The Theory Behind Performance
Chapter: Application Performance Concepts
Performance Modeling Using Queuing Theory
Queuing models are often used to model the characteristics of a software system. Although they present a simplification, they are helpful in understanding the characteristics of software systems.
The basic idea is simple. An application requires resources to fulfill a request, and these resources are available in limited quantity. If a resource is not available, a request must wait for it. The figure below shows a simple queuing model for a single-tier application. The resources include a pool with servlet threads for the database, memory, and the CPU. These are interdependent, so if the thread pool is too small, it would not help if more CPU were available.
What can we conclude from this? The performance and scalability of our application depend upon the resources available. When there are fewer resources available, the more heavily what is available will be used. This can quickly lead to poor application scaling and ever longer execution times.
While a resource is in use, it's not available to other requests. These limited resources have the potential to become performance bottlenecks, and this is why they become an important focus for monitoring and application scaling. When application response becomes slower, it is almost always due to a lack of resources.
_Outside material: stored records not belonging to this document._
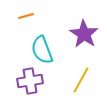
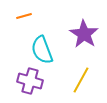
orange line: moved 2 px left
purple cross: rotated 25 degrees clockwise
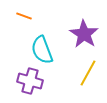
orange line: rotated 35 degrees clockwise
yellow line: moved 7 px right, 7 px up
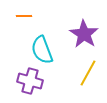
orange line: rotated 21 degrees counterclockwise
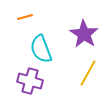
orange line: moved 1 px right, 1 px down; rotated 14 degrees counterclockwise
cyan semicircle: moved 1 px left, 1 px up
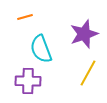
purple star: rotated 20 degrees clockwise
purple cross: moved 2 px left; rotated 15 degrees counterclockwise
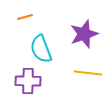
yellow line: rotated 68 degrees clockwise
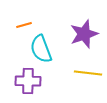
orange line: moved 1 px left, 8 px down
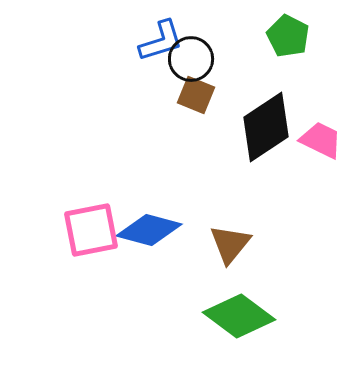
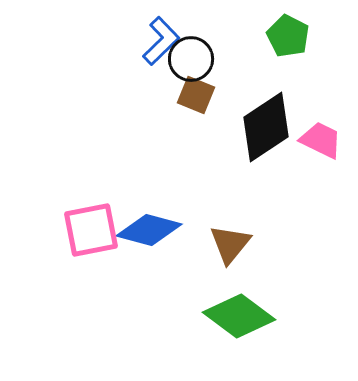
blue L-shape: rotated 27 degrees counterclockwise
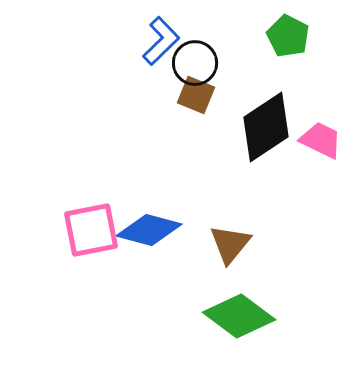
black circle: moved 4 px right, 4 px down
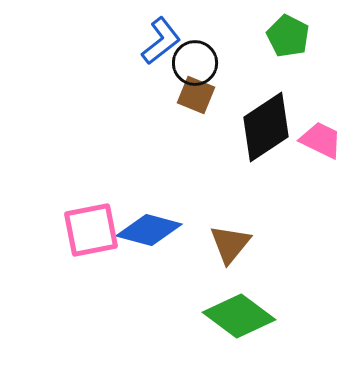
blue L-shape: rotated 6 degrees clockwise
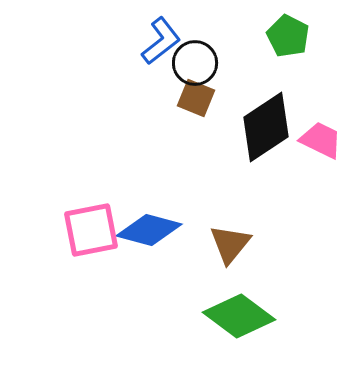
brown square: moved 3 px down
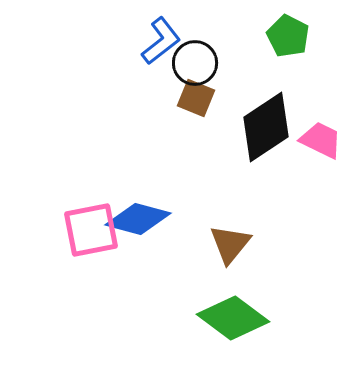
blue diamond: moved 11 px left, 11 px up
green diamond: moved 6 px left, 2 px down
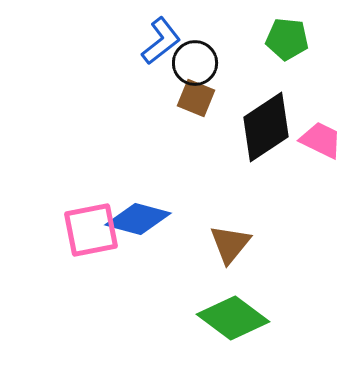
green pentagon: moved 1 px left, 3 px down; rotated 21 degrees counterclockwise
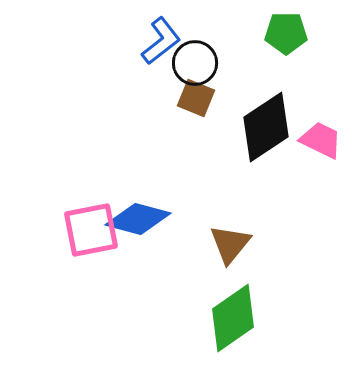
green pentagon: moved 1 px left, 6 px up; rotated 6 degrees counterclockwise
green diamond: rotated 72 degrees counterclockwise
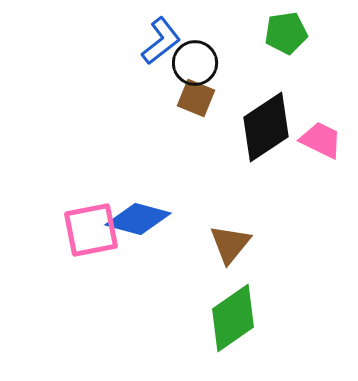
green pentagon: rotated 9 degrees counterclockwise
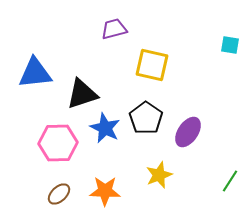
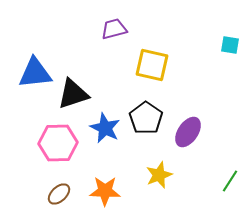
black triangle: moved 9 px left
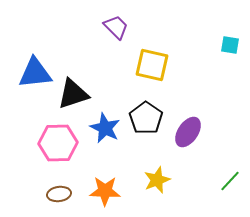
purple trapezoid: moved 2 px right, 2 px up; rotated 60 degrees clockwise
yellow star: moved 2 px left, 5 px down
green line: rotated 10 degrees clockwise
brown ellipse: rotated 35 degrees clockwise
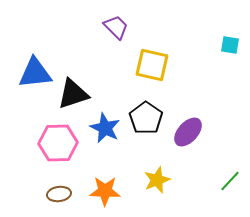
purple ellipse: rotated 8 degrees clockwise
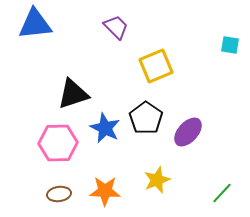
yellow square: moved 4 px right, 1 px down; rotated 36 degrees counterclockwise
blue triangle: moved 49 px up
green line: moved 8 px left, 12 px down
This is why it's so important to keep an eye on the utilization of individual resources and monitor the transactions using them. Once we have constructed such a model, we can detect and eliminate almost all performance and scalability problems. Queuing models are also the basis for two important performance and scalability limits.
Little's Law states that given a queue system in a stable state, the average number of customers, or requests, is equal to the product of their average arrival rate and the average time spent in the system. Put more simply, a system is stable when the number of new requests is not higher than the maximum load that can be processed.
For example, when it takes half a second to process a request, then a maximum of two requests can be processed per second. If, over a longer time period, more than two requests per second are received, the system will become unstable.
This may seem both trivial and logical, but how does it help us in our daily work? First, we can use it to estimate scalability. We know that we have two cores available for an application, meaning 2,000 ms CPU time per second. If a request requires 200 ms, our maximum stable load is ten requests. We can therefore determine very easily the point at which our resources are saturated. This is already a basic way for capacity planning. Although it is oversimplified it helps as a first guess.
Another interesting use case is for verification of a test setup. We can use Little's Law to determine whether test results are valid and not impacted by an overloaded test driver. If a load test shows that we had a maximum of five requests per second, each one taking 200 ms in a system with ten threads, then we know something is wrong. According to Little's Law, we should have had ten times the throughput as we had 10.000ms of available time across the ten threads. In this case the load generator did not succeed in putting our system under an appropriate load and the test does not represent the limit of our application.
Amdahl's Law defines the effect of parallelization on the response time of a system. Let us look at an example. If we can parallelize 200 ms of a request taking 500 milliseconds and divide the execution to 4 processes, we achieve a response time of 350 (300 + 200/4) milliseconds.
This concept is exploited primarily in grid and large batch systems, in which a high degree of parallelization can be achieved. The higher the proportions of parallelization, the greater are the effects.
Amdahl's Law cannot be used 1:1 for the amount of execution time gained. However, analogous considerations help us understand which effects parallelization has on an application. It can also be used for an estimation of effectiveness. At a particular point, parallelization no longer makes sense because the gain in overall performance is very low.